TASK REQUIREMENTS » Among the entries, find the lines with the string "protein" and report them.

DATA TO USE »
——

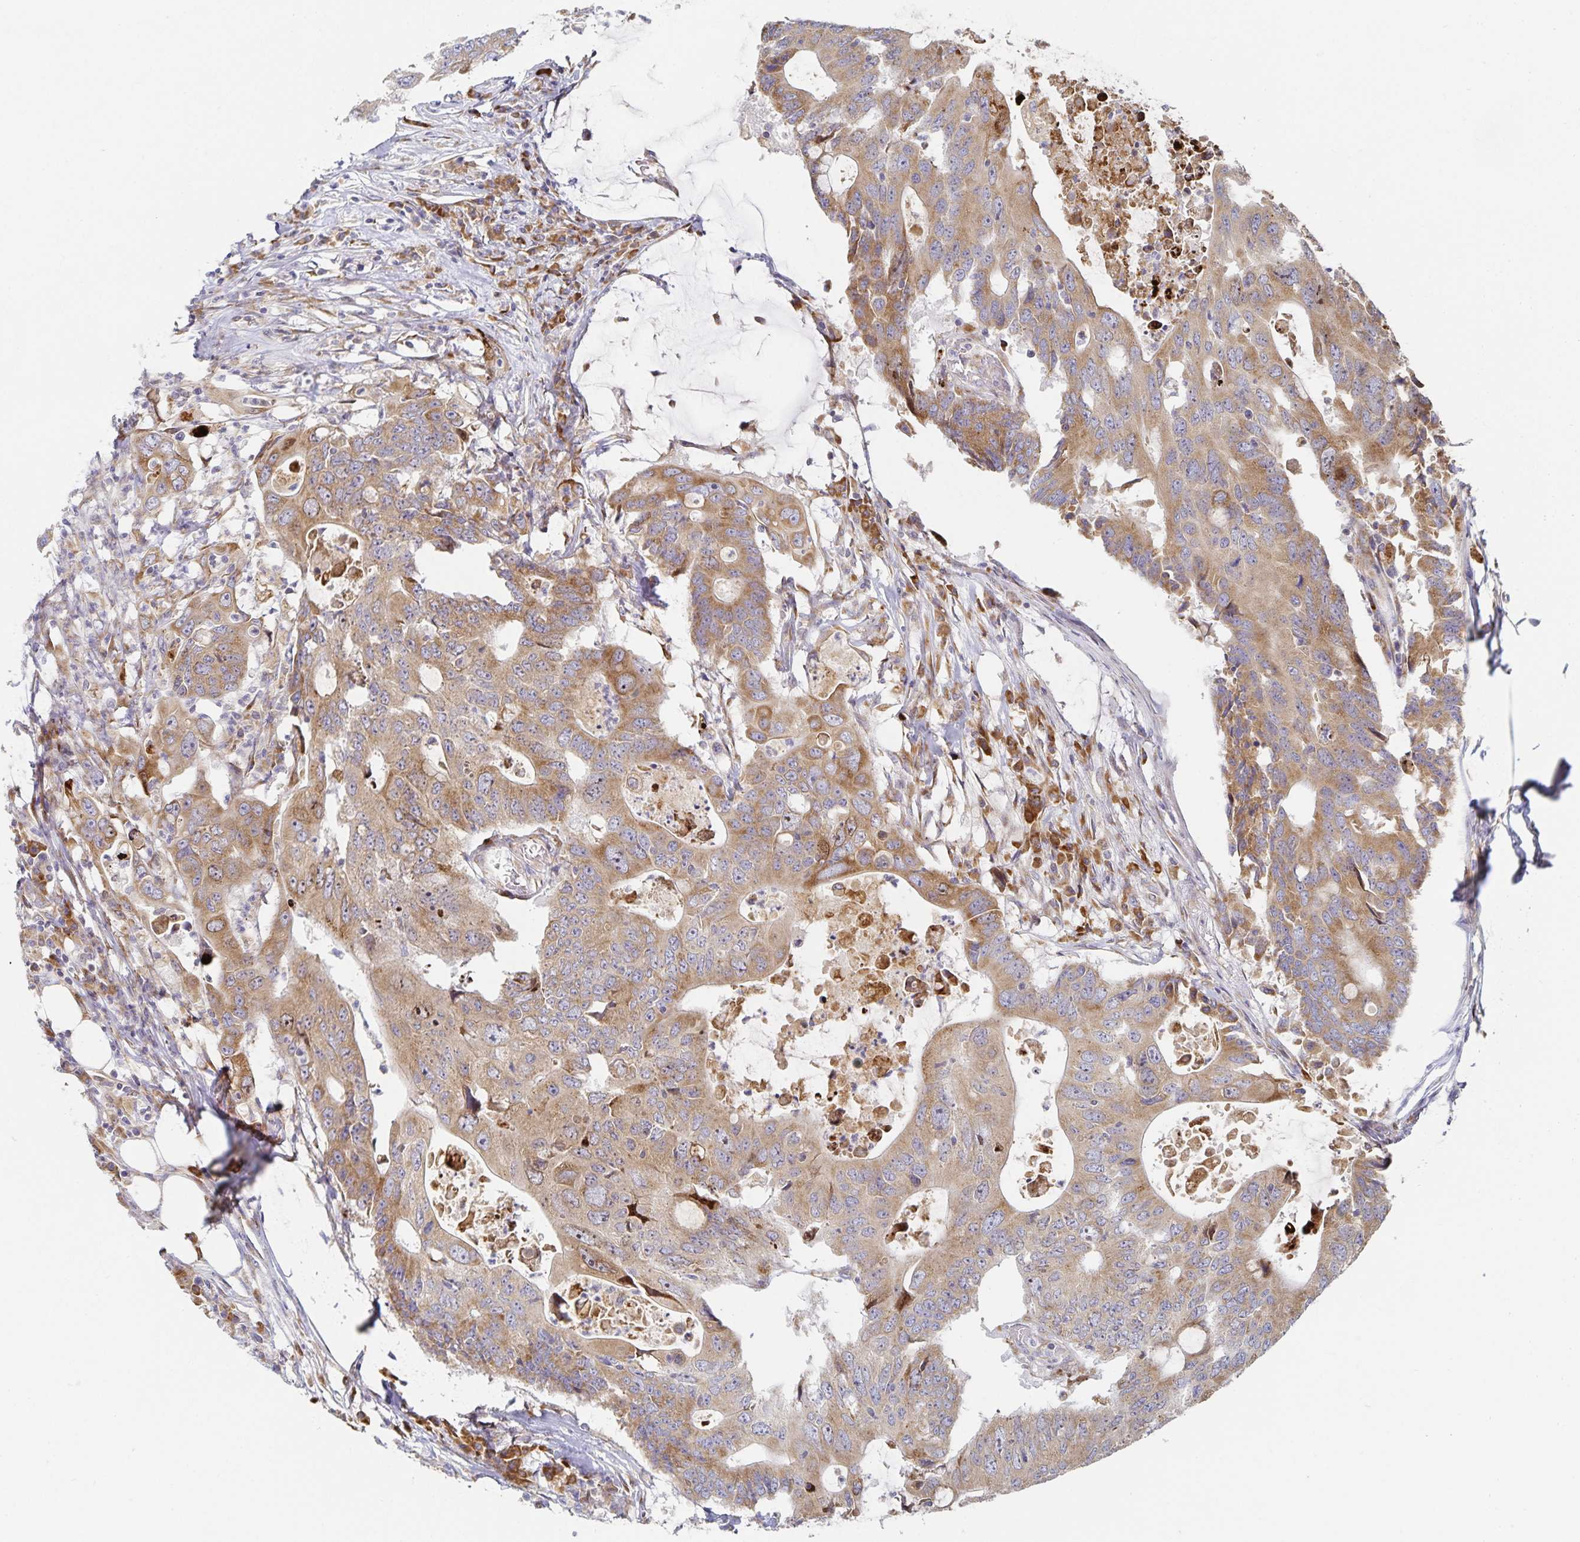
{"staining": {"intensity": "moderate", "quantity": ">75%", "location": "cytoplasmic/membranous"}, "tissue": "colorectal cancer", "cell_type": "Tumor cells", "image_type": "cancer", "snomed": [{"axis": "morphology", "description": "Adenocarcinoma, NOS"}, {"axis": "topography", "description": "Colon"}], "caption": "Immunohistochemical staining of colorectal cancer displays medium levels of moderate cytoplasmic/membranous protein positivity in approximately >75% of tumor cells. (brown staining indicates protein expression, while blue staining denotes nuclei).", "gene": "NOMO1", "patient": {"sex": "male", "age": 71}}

——

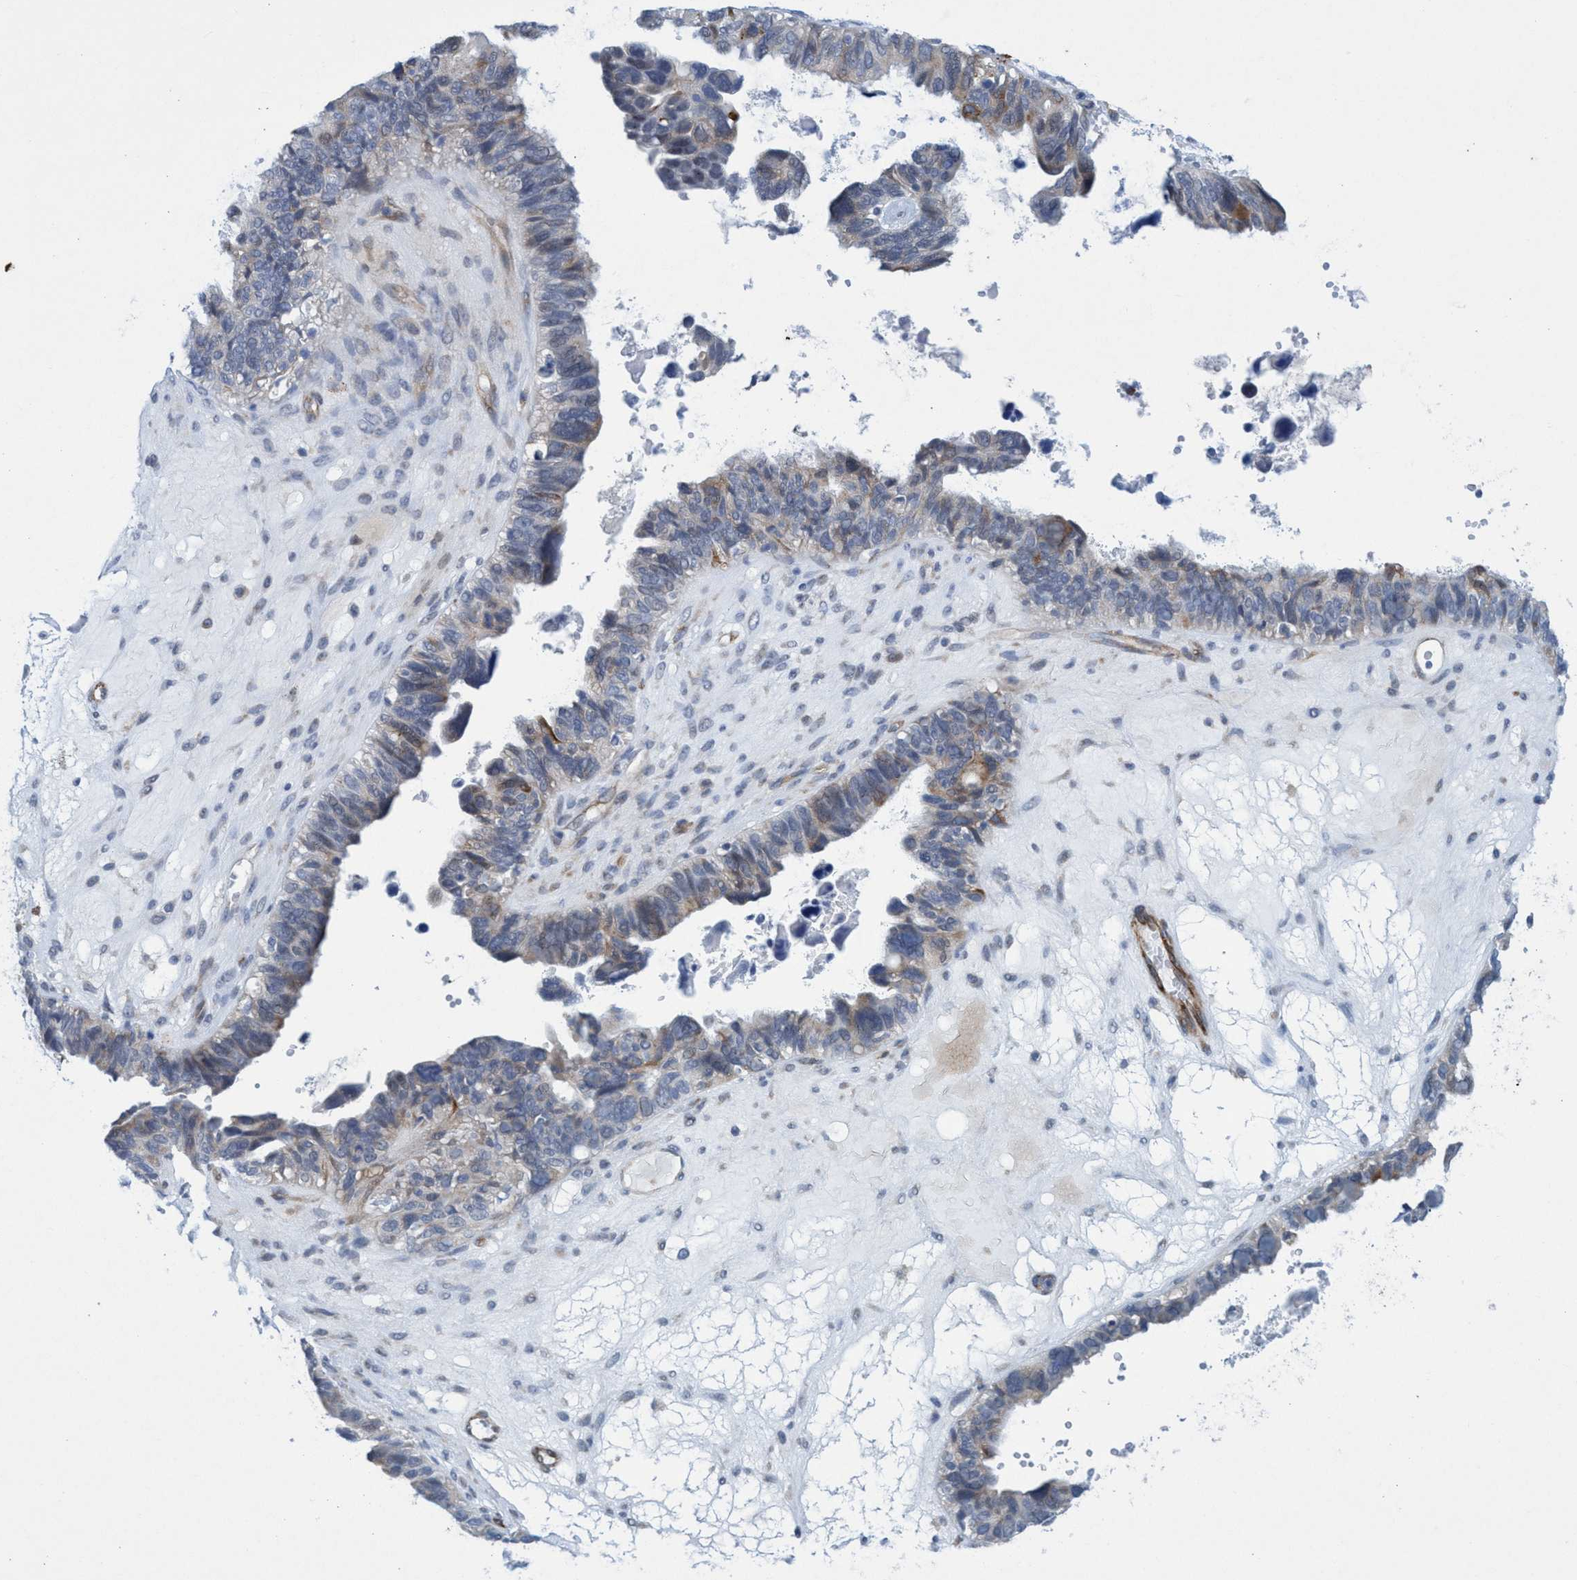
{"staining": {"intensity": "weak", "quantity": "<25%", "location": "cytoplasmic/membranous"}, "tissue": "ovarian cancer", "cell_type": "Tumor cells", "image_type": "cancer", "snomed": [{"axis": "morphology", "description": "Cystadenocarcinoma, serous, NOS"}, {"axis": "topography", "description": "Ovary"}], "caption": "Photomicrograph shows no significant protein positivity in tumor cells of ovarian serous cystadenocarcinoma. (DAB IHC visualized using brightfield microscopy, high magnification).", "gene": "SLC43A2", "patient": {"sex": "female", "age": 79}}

——

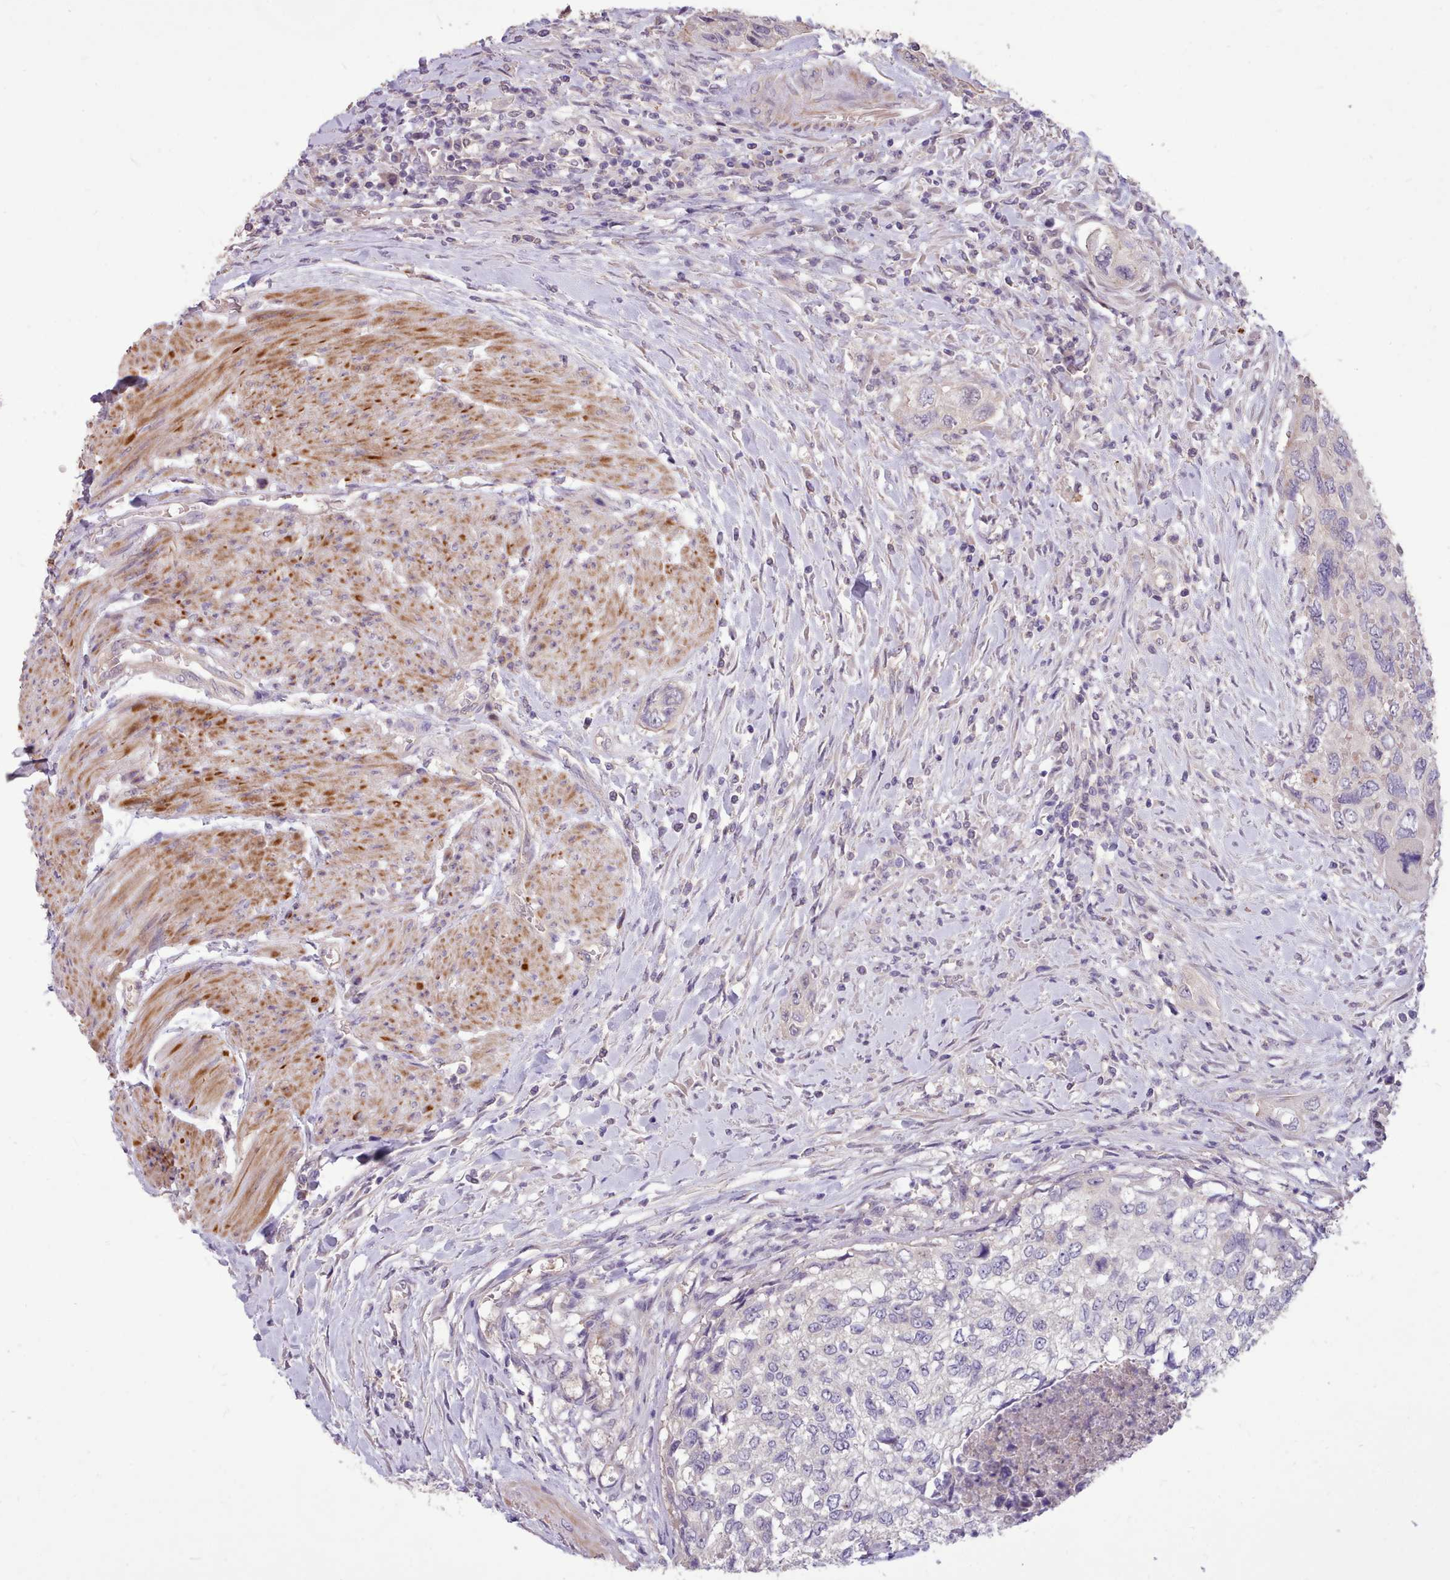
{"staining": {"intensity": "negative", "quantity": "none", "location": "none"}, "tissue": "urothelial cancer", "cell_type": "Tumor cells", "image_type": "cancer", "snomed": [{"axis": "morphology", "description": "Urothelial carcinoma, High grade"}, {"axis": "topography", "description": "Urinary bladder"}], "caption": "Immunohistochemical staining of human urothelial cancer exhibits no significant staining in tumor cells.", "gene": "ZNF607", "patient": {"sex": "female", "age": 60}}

——

FINAL ANSWER »
{"staining": {"intensity": "moderate", "quantity": ">75%", "location": "cytoplasmic/membranous"}, "tissue": "colorectal cancer", "cell_type": "Tumor cells", "image_type": "cancer", "snomed": [{"axis": "morphology", "description": "Adenocarcinoma, NOS"}, {"axis": "topography", "description": "Colon"}], "caption": "Immunohistochemical staining of colorectal cancer displays medium levels of moderate cytoplasmic/membranous protein positivity in approximately >75% of tumor cells. (brown staining indicates protein expression, while blue staining denotes nuclei).", "gene": "NOMO1", "patient": {"sex": "male", "age": 71}}
{"staining": {"intensity": "weak", "quantity": "<25%", "location": "cytoplasmic/membranous"}, "tissue": "ovarian cancer", "cell_type": "Tumor cells", "image_type": "cancer", "snomed": [{"axis": "morphology", "description": "Cystadenocarcinoma, serous, NOS"}, {"axis": "topography", "description": "Ovary"}], "caption": "Photomicrograph shows no significant protein positivity in tumor cells of ovarian serous cystadenocarcinoma. (DAB IHC visualized using brightfield microscopy, high magnification).", "gene": "SLC43A2", "patient": {"sex": "female", "age": 79}}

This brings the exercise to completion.